Schematic illustration of removal of BM by AgZnO/POMs nanocomposites

To investigate the reproducibility of the nanocomposites for removing BM, we collected and washed the AgZnO/POMs nanocomposites. The collected nanocomposites were used to remove BM via five repeated experiments under the same reaction conditions. As shown in Fig. 11a, the removal rate of BM in AgZnO/POMs nanocomposites decreased by only 7.33% (from 94.13% ± 0.61 to 86.80% ± 1.58) after five cycles, the slight reduction might correspond to the loss of AgZnO/POMs nanocomposites during washing (average recovery rate of AgZnO/POMs is 96.3%).
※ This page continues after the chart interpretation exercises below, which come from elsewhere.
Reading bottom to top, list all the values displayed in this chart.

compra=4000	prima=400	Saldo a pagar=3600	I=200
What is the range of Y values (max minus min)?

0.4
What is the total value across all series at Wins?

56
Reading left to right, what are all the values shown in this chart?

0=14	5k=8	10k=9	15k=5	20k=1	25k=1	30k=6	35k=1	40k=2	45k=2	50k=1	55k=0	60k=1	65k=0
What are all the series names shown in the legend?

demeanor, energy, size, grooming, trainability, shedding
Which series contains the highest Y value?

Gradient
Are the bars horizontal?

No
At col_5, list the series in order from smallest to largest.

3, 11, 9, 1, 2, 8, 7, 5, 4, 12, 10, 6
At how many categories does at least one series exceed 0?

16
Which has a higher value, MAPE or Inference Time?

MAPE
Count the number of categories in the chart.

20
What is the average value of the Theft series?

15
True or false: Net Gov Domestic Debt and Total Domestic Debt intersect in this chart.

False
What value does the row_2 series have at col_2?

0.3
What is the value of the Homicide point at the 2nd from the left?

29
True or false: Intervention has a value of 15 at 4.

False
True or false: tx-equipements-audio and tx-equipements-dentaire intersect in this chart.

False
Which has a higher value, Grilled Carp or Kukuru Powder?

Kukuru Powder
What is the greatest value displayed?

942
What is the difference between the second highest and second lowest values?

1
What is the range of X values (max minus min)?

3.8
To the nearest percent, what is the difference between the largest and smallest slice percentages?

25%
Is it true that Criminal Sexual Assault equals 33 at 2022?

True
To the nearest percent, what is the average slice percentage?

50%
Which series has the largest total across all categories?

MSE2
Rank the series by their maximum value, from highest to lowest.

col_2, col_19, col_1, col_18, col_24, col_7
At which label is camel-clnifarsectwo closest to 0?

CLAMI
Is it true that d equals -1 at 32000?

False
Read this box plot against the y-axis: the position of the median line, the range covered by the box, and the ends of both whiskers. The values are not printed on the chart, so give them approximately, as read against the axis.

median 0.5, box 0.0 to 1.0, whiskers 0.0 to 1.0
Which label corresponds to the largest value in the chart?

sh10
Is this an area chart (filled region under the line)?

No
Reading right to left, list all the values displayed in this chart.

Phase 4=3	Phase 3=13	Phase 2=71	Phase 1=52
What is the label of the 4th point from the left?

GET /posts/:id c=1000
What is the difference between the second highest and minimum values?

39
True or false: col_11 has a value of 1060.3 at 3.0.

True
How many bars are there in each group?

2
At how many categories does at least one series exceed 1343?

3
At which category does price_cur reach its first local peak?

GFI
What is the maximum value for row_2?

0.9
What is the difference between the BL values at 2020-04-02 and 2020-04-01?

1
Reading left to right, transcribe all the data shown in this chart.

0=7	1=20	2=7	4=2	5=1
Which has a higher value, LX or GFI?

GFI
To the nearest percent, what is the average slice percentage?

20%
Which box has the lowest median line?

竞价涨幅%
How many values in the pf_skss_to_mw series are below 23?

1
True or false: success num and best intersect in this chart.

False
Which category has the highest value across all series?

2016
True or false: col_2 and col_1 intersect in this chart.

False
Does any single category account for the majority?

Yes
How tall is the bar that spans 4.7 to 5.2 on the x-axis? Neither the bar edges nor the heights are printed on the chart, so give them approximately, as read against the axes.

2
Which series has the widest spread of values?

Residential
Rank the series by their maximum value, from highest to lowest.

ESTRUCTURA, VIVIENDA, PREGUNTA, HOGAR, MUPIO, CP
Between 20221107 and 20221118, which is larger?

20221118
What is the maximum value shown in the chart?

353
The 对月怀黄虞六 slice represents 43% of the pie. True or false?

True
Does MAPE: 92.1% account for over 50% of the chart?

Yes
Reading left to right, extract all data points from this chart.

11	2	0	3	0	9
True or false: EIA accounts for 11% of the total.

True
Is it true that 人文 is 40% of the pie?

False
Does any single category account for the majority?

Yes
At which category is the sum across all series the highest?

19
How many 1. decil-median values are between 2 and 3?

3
Figure 11b shows that the FTIR spectrum of the AgZnO/POMs nanocomposites before and after BM removal is similar. It could be proved that the nanocomposites have good stability and light corrosion of resistance (Scheme 1).

Fig. 11
figure 11

a Histogram of recycle removal BM for 5 cycles (each cycle experiment was repeated three times), b Comparison of FTIR spectra of AgZnO/POMs nanocomposites before and after 5 cycles

Scheme 1.
scheme 1

Diagram of synthesis of the AgZnO/POMs nanocomposites


In conclusion, the photocatalytic-adsorbent AgZnO/POMs nanocomposites were synthesized by combining AgZnO hybrid nanoparticles and POMs. The TEM and HRTEM showed that AgZnO/POMs nanocomposites were uniform with narrow particle size distribution and without agglomeration. The bifunctional photocatalytic-adsorbent AgZnO/POMs nanocomposites could effectively remove refractory BM from aqueous solution with removal efficiency of 94.13% ± 0.61 by adsorption and photocatalysis. The adsorption process and the photocatalytic process of AgZnO/POMs nanocomposites for removing BM followed the pseudo-second-order kinetics. The removal efficiency of AgZnO/POMs nanocomposites was found to be almost unchanged after 5 cycles of use, demonstrating that the nanocomposites have well stability in BM in aqueous solution. The FTIR spectra of AgZnO/POMs nanocomposites before and after BM removal are almost no change, further indicating the stability of nanocomposites. The bifunctional photocatalytic-adsorbent AgZnO/POMs nanocomposites have potential applications in the treatment of refractory organic dye wastewater containing triphenylmethane.